Sora unveils the potential of scaling Diffusion Transformer for generating photorealistic images and videos at arbitrary resolutions, aspect ratios, and durations, yet it still lacks sufficient implementation details. In this technical report, we introduce the Lumina-T2X family - a series of Flow-based Large Diffusion Transformers (Flag-DiT) equipped with zero-initialized attention, as a unified framework designed to transform noise into images, videos, multi-view 3D objects, and audio clips conditioned on text instructions. By tokenizing the latent spatial-temporal space and incorporating learnable placeholders such as [nextline] and [nextframe] tokens, Lumina-T2X seamlessly unifies the representations of different modalities across various spatial-temporal resolutions. This unified approach enables training within a single framework for different modalities and allows for flexible generation of multimodal data at any resolution, aspect ratio, and length during inference. Advanced techniques like RoPE, RMSNorm, and flow matching enhance the stability, flexibility, and scalability of Flag-DiT, enabling models of Lumina-T2X to scale up to 7 billion parameters and extend the context window to 128K tokens.

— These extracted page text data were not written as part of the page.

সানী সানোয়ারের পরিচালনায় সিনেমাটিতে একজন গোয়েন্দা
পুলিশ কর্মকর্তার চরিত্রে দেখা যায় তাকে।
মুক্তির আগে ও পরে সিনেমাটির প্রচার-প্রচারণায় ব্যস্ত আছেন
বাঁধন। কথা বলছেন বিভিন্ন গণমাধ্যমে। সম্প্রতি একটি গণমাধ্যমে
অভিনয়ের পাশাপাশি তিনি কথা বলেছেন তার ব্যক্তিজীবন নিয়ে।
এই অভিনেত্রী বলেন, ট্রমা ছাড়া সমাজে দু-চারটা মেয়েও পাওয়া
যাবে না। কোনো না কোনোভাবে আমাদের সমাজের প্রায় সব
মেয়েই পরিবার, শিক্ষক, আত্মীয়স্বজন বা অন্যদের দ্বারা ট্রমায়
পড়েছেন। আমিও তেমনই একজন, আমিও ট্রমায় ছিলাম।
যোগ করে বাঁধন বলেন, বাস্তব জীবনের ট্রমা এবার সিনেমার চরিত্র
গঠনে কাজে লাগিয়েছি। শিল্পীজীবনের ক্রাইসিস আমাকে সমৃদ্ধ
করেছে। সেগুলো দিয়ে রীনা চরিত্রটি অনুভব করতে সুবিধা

This is particularly beneficial for creating ultra-high-definition images with our Lumina-T2I model and long 720p videos with our Lumina-T2V model. Remarkably, Lumina-T2I, powered by a 5-billion-parameter Flag-DiT, requires only 35% of the training computational costs of a 600-million-parameter naive DiT. Our further comprehensive analysis underscores Lumina-T2X's preliminary capability in resolution extrapolation, high-resolution editing, generating consistent 3D views, and synthesizing videos with seamless transitions. We expect that the open-sourcing of Lumina-T2X will further foster creativity, transparency, and diversity in the generative AI community.

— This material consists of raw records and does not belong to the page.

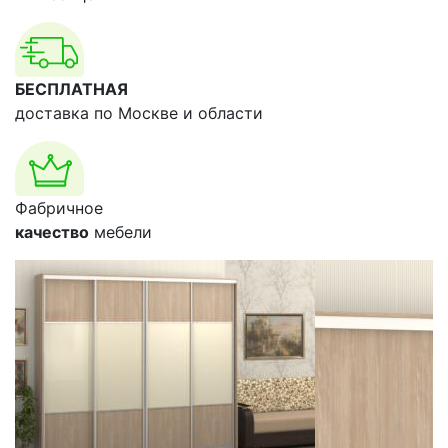
БЕСПЛАТНАЯ
доставка по Москве и области
Фабричное
качество
мебели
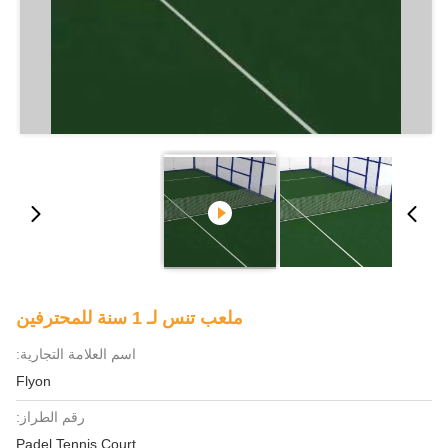
ملعب تنس لـ 1 سنة للمحترفين
اسم العلامة التجارية:
Flyon
رقم الطراز:
Padel Tennis Court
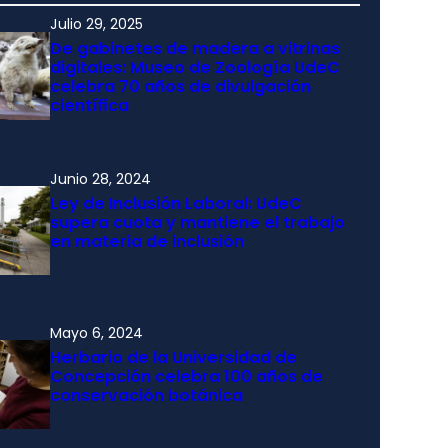
Julio 29, 2025
De gabinetes de madera a vitrinas
digitales: Museo de Zoología UdeC
celebra 70 años de divulgación
científica
Junio 28, 2024
Ley de Inclusión Laboral: UdeC
supera cuota y mantiene el trabajo
en materia de inclusión
Mayo 6, 2024
Herbario de la Universidad de
Concepción celebra 100 años de
conservación botánica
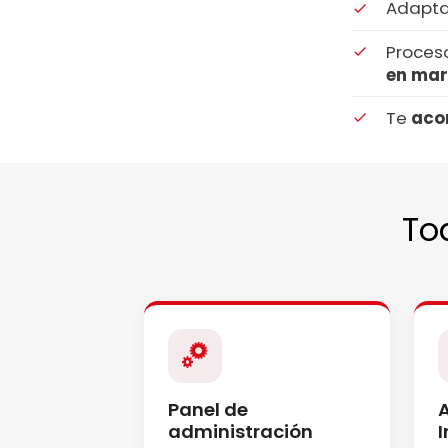
Adapta
Proceso
en ma
Te
aco
To
Panel de
A
administración
I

翻译：Sora揭示了扩展扩散Transformer在任意分辨率、宽高比和时长下生成逼真图像与视频的潜力，但其仍缺乏充分的实现细节。本技术报告提出Lumina-T2X系列——一系列配备零初始化注意力的流式大规模扩散Transformer（Flag-DiT），作为统一框架，旨在将噪声转化为受文本指令条件约束的图像、视频、多视角3D物体及音频片段。通过将潜在时空空间进行分词化处理，并融入诸如[nextline]和[nextframe]等可学习占位符，Lumina-T2X无缝统一了不同模态在不同时空分辨率下的表示。这一统一方法支持在单一框架内针对不同模态进行训练，并能在推理过程中灵活生成任意分辨率、宽高比和长度的多模态数据。RoPE、RMSNorm和流匹配等先进技术增强了Flag-DiT的稳定性、灵活性和可扩展性，使Lumina-T2X系列模型可扩展至70亿参数，并将上下文窗口延伸至128K标记。这对通过我们的Lumina-T2I模型创建超高清图像，以及通过Lumina-T2V模型生成长达720p的视频尤为有益。值得注意的是，由50亿参数的Flag-DiT驱动的Lumina-T2I仅需6亿参数原生DiT训练计算成本的35%。我们进一步的综合分析凸显了Lumina-T2X在分辨率外推、高分辨率编辑、生成一致的3D视图以及合成具有无缝过渡的视频方面的初步能力。我们期望Lumina-T2X的开源将进一步推动生成式人工智能社区的创造力、透明度和多样性发展。